SCROLL TO CONTINUE WITH CONTENT
"Menjatuhkan pidana kepada Terdakwa oleh karena itu dengan pidana penjara selama 1 tahun dan 6 bulan," imbuh hakim.
Hakim banding juga menghukum Isa membayar denda Rp 100 juta. Adapun jika denda tersebut tidak dibayar, diganti dengan pidana kurungan selama 100 hari.
"Denda sejumlah Rp 100 juta dengan ketentuan, apabila denda tersebut tidak dibayar, harta kekayaan Terpidana disita dan dilelang oleh jaksa untuk membayar denda tersebut dan apabila tidak mencukupi, maka diganti dengan pidana penjara selama 100 hari," ujar hakim.
Sebagai informasi, putusan banding pidana penjara dan denda Isa tidak berbeda dengan putusan yang dijatuhkan majelis hakim Pengadilan Tipikor Jakarta. Perbedaan hanya terletak pada lamanya subsider kurungan hari di pidana denda tersebut yaitu dari 3 bulan menjadi 100 hari.
"Menetapkan masa penangkapan dan penahanan yang telah dijalani oleh Terdakwa dikurangkan seluruhnya dari pidana yang dijatuhkan. Menetapkan Terdakwa tetap berada dalam tahanan," ujar hakim.
Dalam kasus ini, jaksa menuntut Isa dengan hukuman 4 tahun penjara dan denda Rp 100 juta subsider 3 bulan kurungan. Tetapi hakim menjatuhkan vonis dengan hukuman 1,5 tahun penjara kepada Isa.
Alasan hakim menjatuhkan hukuman ringan kepada Isa terungkap dalam sidang. Alasannya adalah Isa tidak menerima keuntungan apa pun dalam kasus ini.

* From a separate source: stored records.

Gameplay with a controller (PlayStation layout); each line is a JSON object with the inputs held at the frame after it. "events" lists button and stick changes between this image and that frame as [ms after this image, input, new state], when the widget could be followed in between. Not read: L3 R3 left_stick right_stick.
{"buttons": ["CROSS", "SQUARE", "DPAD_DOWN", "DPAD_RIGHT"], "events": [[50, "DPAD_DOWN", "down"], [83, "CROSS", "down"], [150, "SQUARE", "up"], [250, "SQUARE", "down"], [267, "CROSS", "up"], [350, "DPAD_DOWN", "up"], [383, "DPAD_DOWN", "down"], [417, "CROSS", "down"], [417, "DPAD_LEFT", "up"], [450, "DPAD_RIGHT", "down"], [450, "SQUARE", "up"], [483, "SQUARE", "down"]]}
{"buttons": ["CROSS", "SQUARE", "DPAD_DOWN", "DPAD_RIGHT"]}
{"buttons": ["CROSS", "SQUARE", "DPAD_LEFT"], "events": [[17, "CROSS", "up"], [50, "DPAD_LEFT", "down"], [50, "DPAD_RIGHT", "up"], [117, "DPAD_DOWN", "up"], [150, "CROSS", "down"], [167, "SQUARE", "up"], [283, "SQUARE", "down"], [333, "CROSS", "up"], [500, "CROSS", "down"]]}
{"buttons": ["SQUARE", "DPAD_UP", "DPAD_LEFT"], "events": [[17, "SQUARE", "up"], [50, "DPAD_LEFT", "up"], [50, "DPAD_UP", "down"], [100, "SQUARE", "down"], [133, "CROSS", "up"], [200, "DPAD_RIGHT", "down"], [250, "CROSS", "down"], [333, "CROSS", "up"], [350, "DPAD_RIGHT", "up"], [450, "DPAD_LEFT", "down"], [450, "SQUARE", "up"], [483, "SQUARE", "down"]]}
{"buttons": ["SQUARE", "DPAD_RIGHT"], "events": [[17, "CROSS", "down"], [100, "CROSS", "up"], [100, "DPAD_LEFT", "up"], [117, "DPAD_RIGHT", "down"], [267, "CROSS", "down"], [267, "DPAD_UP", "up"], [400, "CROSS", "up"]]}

"Terdakwa tidak menerima atau menikmati keuntungan materiil apa pun dari tindak pidana korupsi," ucapnya.
Sementara itu, hal memberatkan Isa karena dia tidak mendukung program pemerintah dalam pemberantasan tindak pidana korupsi.
Hakim menyatakan Isa selaku regulator telah membuka jalan bagi PT Asuransi Jiwasraya untuk terus beroperasi dan memasarkan produk meski dalam keadaan insolvent atau bangkrut yang akhirnya berdampak pada kerugian.
Isa dinyatakan melanggar Pasal 3 juncto Pasal 18 UU Tipikor juncto Pasal 55 ayat 1 ke-1 KUHP.